Ada satu kejahatan kecil yang kulakukan ketika aku tinggal di rumah Tante Nerissa. Kejahatan ini terjadi di setiap jam makan siang atau sekitar pukul 12 siang setiap harinya. Karena Tante Nerissa merupakan seorang vegan dan aku tidak suka memakan sayur, tentu aku harus membeli sendiri makan siangku setiap hari. Membeli online adalah jalan ninjaku. Karena aku tidak mau terlihat boros oleh Tante Nerissa, maka aku pun selalu melakukan pembelian makanan itu setelah Tante Nerissa dan suaminya, Om Kuncoro, selesai makan siang di meja makan lantai bawah. Setelah makan siang, biasanya keduanya akan bergegas naik ke kamar untuk tidur siang. Kebiasaan ini sudah kuperhatikan dari hari pertama aku menumpang di rumah Tante Nerissa.

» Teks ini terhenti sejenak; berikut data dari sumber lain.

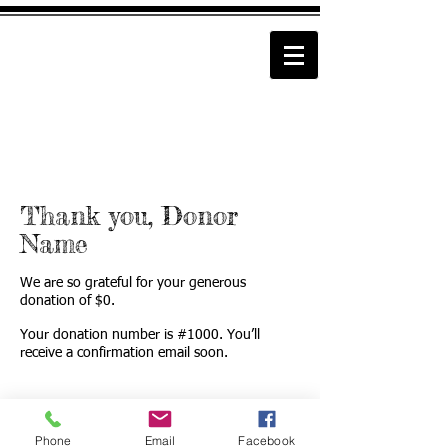
Thank you, Donor
Name
We are so grateful for your generous
donation of $0.
Your donation number is #1000. You’ll
receive a confirmation email soon.
Phone
Email
Facebook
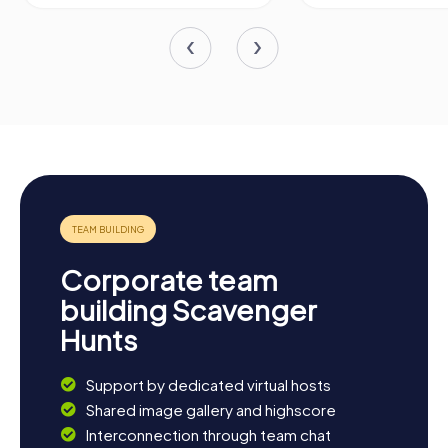
Corporate team
building Scavenger
Hunts
Support by dedicated virtual hosts
Shared image gallery and highscore
Interconnection through team chat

Maka ketika supir ojek yang membawa makananku datang, aku pun berjalan turun dengan sepelan mungkin, tanpa keributan, untuk mengambil pesananku. Lalu, aku akan kembali naik menuju kamar Alissa dan makan siang di dalam kamar. Tidak sopan memang, tapi jiwa introvert yang kumiliki begitu menggebu-gebu dan aku sangat tidak ingin berbasa-basi dengan pemilik rumah. Begitulah, setiap harinya aku melakukan kebiasaan ini. Lantas, dimana kejahatannya? Inilah dia, di satu hari yang tenang, Tante Nerissa tiba-tiba memanggilku ke bawah.
"Cel, Tante mau nanya sama kamu, biasanya kalau kamu habis makan siang, sampah makanannya dibuang kemana?"
Aku menjawab dengan entengnya, "Ke tong sampah diluar rumah, Tan. Kenapa emangnya?"
"Oh, soalnya tetangga belakang rumah tadi pagi ngeluh halaman rumahnya penuh sama sampah makanan. Katanya, ada orang yang buang sampah setiap siang dari jendela kamar Alissa," Tante Nerissa mengatakan kalimat itu tanpa intonasi memarahi, bahkan lembut seperti biasanya.
"Buang sampah? Gak mungkin aku, Tante, aku selalu buang di depan rumah, kok." Masih aku berusaha mengelak dari tuduhan Tante Nerissa itu.
"Hahaha, ya sudah kalau memang bukan kamu, berarti tetangga belakang itu salah lihat orang."